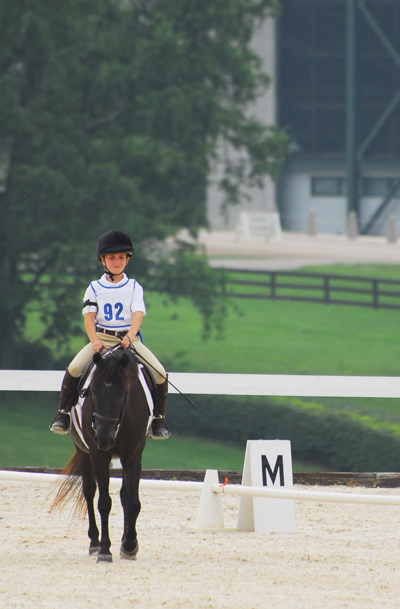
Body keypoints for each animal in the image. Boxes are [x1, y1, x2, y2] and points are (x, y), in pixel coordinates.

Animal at [50, 346, 149, 560]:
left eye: (124, 392)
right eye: (93, 391)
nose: (103, 438)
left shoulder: (133, 455)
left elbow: (133, 502)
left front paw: (129, 545)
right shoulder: (98, 455)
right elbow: (104, 502)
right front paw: (105, 549)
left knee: (124, 495)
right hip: (83, 452)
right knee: (89, 491)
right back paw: (94, 542)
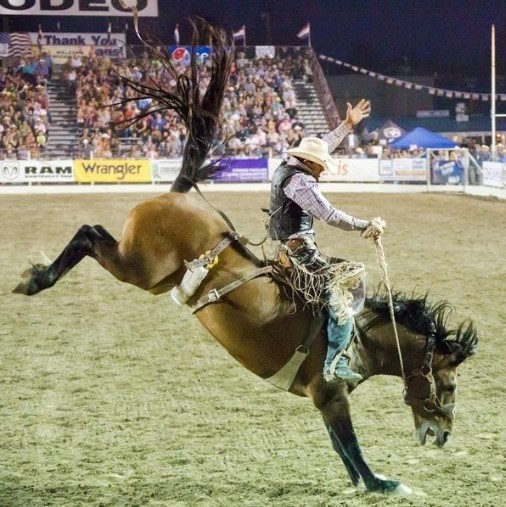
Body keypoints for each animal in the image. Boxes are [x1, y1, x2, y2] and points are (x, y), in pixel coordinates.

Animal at [12, 20, 478, 496]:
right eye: (449, 385)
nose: (442, 435)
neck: (362, 335)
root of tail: (178, 192)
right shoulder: (331, 394)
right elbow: (351, 444)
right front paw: (384, 483)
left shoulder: (322, 400)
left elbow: (340, 449)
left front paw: (363, 483)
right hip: (138, 268)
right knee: (88, 234)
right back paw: (35, 280)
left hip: (146, 271)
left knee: (94, 233)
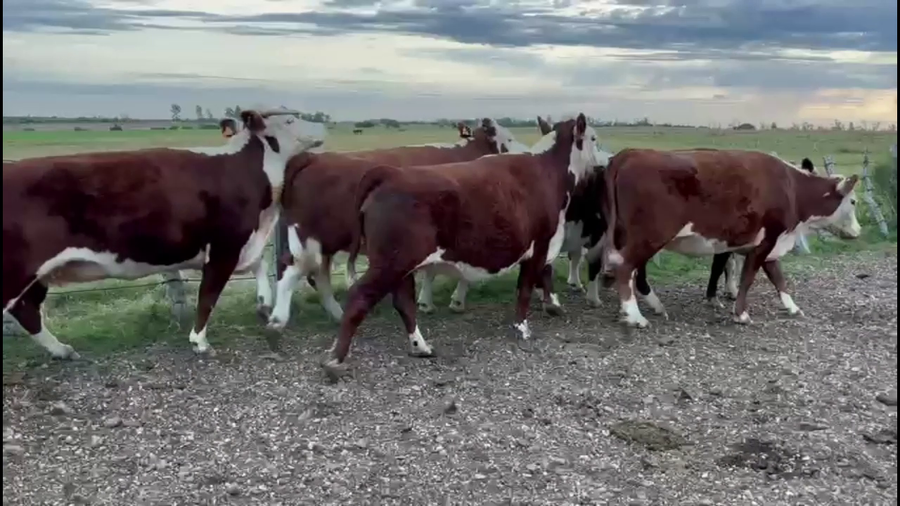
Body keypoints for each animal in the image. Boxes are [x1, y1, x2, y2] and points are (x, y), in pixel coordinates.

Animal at [3, 109, 325, 359]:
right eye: (290, 120)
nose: (322, 127)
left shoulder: (242, 242)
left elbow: (259, 264)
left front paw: (263, 303)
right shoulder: (224, 245)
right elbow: (208, 294)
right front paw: (200, 342)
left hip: (35, 275)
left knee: (27, 310)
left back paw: (62, 350)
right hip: (18, 269)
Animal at [266, 119, 530, 330]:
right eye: (508, 138)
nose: (527, 154)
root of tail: (311, 157)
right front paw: (446, 301)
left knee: (319, 275)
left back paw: (336, 314)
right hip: (312, 238)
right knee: (295, 268)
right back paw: (280, 319)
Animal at [319, 114, 604, 379]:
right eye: (594, 138)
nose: (603, 163)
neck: (548, 172)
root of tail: (389, 173)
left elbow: (535, 281)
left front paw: (552, 306)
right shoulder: (541, 244)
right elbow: (525, 288)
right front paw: (523, 328)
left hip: (400, 264)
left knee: (404, 302)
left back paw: (420, 347)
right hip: (390, 262)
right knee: (359, 297)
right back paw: (335, 359)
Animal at [593, 148, 860, 328]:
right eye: (854, 202)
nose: (858, 231)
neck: (791, 188)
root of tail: (630, 153)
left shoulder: (768, 244)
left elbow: (778, 279)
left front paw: (792, 307)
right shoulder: (765, 242)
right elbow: (747, 278)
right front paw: (741, 313)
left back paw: (652, 307)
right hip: (648, 237)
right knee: (626, 268)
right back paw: (635, 316)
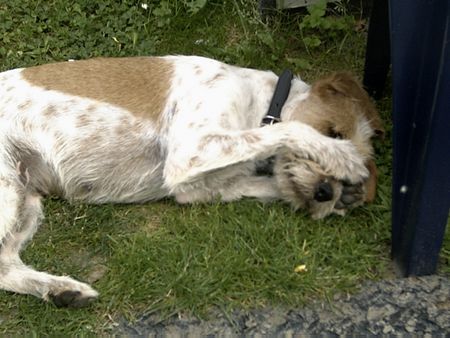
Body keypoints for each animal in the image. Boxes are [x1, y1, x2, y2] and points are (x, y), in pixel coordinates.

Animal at [0, 54, 384, 306]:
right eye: (334, 131)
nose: (325, 191)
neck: (259, 103)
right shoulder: (191, 150)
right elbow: (288, 130)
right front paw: (341, 157)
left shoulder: (196, 186)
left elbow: (267, 180)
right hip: (8, 195)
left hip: (25, 198)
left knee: (4, 266)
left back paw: (61, 290)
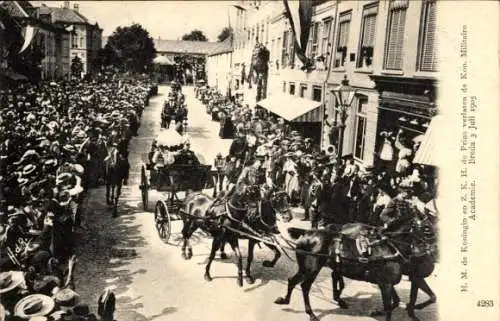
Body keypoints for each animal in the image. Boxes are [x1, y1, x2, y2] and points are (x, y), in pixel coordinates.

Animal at [276, 215, 436, 320]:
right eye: (427, 228)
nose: (432, 253)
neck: (389, 247)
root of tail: (307, 233)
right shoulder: (385, 283)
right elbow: (389, 308)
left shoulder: (387, 282)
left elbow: (394, 303)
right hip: (312, 269)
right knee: (304, 286)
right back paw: (311, 313)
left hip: (305, 268)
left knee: (292, 280)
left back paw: (285, 300)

Problem details: Extract from the listing above the lines between the line containing "right eye: (290, 120)" and the line containing "root of tail: (311, 157)", keeping both of those lines. Output nothing else.

Answer area:
right eye: (290, 120)
nose: (322, 127)
left shoulder: (242, 242)
left elbow: (259, 264)
left front paw: (263, 303)
right shoulder: (224, 245)
right elbow: (208, 294)
right front paw: (200, 342)
left hip: (35, 275)
left knee: (27, 310)
left back paw: (62, 350)
right hip: (18, 269)
Animal at [266, 119, 530, 330]:
right eye: (508, 138)
nose: (527, 154)
root of tail: (311, 157)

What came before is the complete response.